No one was out on the streets tonight except the junkies, the hookers, and the homeless. After the fucked-up day in the City, most everyone had decided that it was just a better idea to stay in, safer. To the Morrigan (for all they cared), they were safer in their homes the same way a tuna fish is safer in a can, but no one knew that yet. No one knew what they were hiding from except Charlie Asher, and he was getting out of a cab right in front of them as they watched.

“It’s New Meat,” said Macha.

“We should give him a new name,” said Babd. “I mean, he’s really not that new anymore.”

“Hush,” hushed Macha.

“Hey, lover,” Babd called out of her drain. “Did you miss me?”

Charlie paid the cabbie and stood in the middle of the street looking at the big jade-green Queen Anne. There were lights on in the turret upstairs and in one window downstairs.

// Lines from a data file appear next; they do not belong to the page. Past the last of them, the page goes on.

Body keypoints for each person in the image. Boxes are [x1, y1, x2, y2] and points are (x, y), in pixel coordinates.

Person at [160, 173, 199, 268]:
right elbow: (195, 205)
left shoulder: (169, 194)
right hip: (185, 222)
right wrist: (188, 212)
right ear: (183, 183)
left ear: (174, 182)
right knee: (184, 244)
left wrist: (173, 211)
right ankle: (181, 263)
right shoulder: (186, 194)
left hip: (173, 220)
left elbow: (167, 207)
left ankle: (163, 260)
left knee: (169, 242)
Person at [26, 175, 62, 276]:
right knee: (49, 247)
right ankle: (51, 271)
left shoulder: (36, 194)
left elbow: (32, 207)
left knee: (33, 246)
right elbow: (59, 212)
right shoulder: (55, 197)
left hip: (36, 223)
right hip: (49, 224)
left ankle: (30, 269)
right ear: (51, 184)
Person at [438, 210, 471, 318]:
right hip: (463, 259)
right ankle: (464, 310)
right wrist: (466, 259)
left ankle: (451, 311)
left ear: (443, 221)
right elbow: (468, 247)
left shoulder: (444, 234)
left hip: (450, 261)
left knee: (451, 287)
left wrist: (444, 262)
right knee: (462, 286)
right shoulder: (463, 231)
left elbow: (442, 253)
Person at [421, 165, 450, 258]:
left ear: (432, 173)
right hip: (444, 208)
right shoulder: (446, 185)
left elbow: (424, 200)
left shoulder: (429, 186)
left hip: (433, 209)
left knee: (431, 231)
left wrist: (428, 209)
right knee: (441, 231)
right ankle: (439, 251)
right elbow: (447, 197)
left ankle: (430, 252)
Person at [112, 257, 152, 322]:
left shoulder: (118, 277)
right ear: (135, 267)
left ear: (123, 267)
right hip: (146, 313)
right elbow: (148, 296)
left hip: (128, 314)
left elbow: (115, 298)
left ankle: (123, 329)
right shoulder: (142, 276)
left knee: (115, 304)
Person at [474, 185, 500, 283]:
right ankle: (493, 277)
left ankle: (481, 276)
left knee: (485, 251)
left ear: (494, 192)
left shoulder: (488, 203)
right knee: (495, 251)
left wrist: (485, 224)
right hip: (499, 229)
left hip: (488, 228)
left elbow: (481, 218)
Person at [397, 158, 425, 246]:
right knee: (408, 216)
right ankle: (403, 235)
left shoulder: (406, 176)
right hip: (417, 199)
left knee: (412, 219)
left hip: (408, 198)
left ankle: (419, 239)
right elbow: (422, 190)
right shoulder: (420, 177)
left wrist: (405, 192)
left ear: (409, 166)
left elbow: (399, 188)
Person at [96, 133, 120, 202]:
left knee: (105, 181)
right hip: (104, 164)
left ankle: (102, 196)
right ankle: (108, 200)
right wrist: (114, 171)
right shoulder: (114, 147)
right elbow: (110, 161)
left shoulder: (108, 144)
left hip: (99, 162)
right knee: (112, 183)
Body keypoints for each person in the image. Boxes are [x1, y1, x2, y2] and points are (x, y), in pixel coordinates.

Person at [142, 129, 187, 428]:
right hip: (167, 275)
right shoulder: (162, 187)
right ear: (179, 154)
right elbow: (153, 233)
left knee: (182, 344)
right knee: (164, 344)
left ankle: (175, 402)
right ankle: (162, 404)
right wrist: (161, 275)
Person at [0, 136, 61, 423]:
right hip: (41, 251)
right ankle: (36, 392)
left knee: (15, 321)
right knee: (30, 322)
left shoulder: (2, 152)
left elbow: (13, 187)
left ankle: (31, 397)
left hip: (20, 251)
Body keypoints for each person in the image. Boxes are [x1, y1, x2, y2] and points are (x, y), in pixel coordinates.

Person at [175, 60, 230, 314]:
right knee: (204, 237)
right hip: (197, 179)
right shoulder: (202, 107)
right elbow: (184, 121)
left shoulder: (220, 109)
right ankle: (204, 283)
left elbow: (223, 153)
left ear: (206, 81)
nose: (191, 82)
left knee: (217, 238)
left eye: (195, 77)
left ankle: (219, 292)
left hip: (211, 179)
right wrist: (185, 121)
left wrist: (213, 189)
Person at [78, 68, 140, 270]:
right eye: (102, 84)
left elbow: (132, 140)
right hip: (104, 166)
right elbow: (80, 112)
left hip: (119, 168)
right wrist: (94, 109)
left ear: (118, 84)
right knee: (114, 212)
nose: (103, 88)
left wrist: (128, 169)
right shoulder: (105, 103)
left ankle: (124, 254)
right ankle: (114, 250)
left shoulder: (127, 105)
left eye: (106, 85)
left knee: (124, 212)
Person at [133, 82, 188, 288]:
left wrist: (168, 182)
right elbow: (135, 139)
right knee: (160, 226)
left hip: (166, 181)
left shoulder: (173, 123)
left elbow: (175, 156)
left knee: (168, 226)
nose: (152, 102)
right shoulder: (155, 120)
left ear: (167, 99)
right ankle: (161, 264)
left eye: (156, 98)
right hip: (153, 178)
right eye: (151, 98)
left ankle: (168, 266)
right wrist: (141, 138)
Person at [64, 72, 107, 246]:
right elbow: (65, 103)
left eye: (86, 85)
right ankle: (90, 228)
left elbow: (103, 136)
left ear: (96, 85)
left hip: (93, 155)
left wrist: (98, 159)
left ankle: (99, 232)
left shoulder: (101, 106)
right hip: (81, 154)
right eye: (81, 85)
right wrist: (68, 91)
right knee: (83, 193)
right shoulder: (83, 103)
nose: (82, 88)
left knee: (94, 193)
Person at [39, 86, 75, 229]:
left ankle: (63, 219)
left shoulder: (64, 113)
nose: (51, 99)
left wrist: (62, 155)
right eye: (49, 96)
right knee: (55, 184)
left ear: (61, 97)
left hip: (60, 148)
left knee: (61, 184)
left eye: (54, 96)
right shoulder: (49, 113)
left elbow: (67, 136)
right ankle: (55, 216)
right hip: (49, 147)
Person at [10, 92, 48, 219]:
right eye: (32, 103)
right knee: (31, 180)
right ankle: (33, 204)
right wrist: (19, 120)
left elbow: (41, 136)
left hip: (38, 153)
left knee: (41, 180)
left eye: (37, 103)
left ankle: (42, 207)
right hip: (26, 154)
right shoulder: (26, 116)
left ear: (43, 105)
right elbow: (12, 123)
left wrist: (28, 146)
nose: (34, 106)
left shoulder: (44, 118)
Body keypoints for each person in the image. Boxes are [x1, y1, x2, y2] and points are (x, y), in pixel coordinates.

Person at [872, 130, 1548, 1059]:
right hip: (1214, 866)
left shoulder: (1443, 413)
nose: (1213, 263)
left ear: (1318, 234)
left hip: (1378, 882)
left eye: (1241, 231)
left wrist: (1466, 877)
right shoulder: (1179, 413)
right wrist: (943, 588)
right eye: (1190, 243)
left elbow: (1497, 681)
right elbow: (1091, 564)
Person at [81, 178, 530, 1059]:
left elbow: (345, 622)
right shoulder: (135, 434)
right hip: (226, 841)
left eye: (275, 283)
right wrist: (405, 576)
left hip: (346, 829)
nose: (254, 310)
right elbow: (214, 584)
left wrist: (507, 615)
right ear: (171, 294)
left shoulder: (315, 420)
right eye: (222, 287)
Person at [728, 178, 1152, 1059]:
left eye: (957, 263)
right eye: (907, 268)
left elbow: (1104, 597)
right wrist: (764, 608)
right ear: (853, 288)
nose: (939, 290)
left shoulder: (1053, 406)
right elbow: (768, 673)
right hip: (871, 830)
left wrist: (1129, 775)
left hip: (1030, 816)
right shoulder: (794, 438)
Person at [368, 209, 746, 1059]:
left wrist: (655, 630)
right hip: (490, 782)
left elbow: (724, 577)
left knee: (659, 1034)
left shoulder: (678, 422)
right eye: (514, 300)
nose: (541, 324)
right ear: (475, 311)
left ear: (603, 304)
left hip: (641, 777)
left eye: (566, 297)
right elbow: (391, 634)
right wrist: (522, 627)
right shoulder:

He could just make out the sign that read THREE JEWELS BUDDHIST CENTER. He started to step toward the house and saw movement in the lattice under the porch—eyes shining. A cat maybe. His cell phone rang and he flipped it open.

“Charlie, it’s Rivera. I have some good news; we found Carrie Long, the woman from the pawnshop, and she’s still alive. She was tied up and thrown in a Dumpster a block from her store.”

“That’s great,” Charlie said. But he wasn’t feeling great. The things that had been moving under the porch were coming out. Moving up the stairs, standing on the porch, lining up and facing him. Twenty or thirty of them, a little more than a foot tall, dressed in ornate period costumes. Each had the skeletal face of a dead animal, cats, foxes, badgers—animals Charlie couldn’t identify, but just the skulls—the eye sockets empty, black. Yet they stared.

“You won’t believe what she said put her there, Charlie. Little creatures, little monsters, she said.”

“About fourteen inches tall,” Charlie said.

“Yeah, how’d you know?”

“Lots of teeth and claws, like animal parts stuck together, all dressed up like they were going to a grand costume ball?”

“What are you telling me, Charlie? What do you know?”

“Just guessing,” Charlie said. He unclipped the latch on his sword-cane.

“Hey, lover,” came a female voice from behind him. “Did you miss me?”

Charlie turned. She was crawling out of the drain almost directly behind him.

“The bad news,” Rivera said, “is we found the junk dealer and the bookstore guy from Book ’em Danno—pieces of them.”

“That is bad news,” Charlie said. He started moving up the street, away from the sewer harpy and the porch full of Satan’s sock puppets.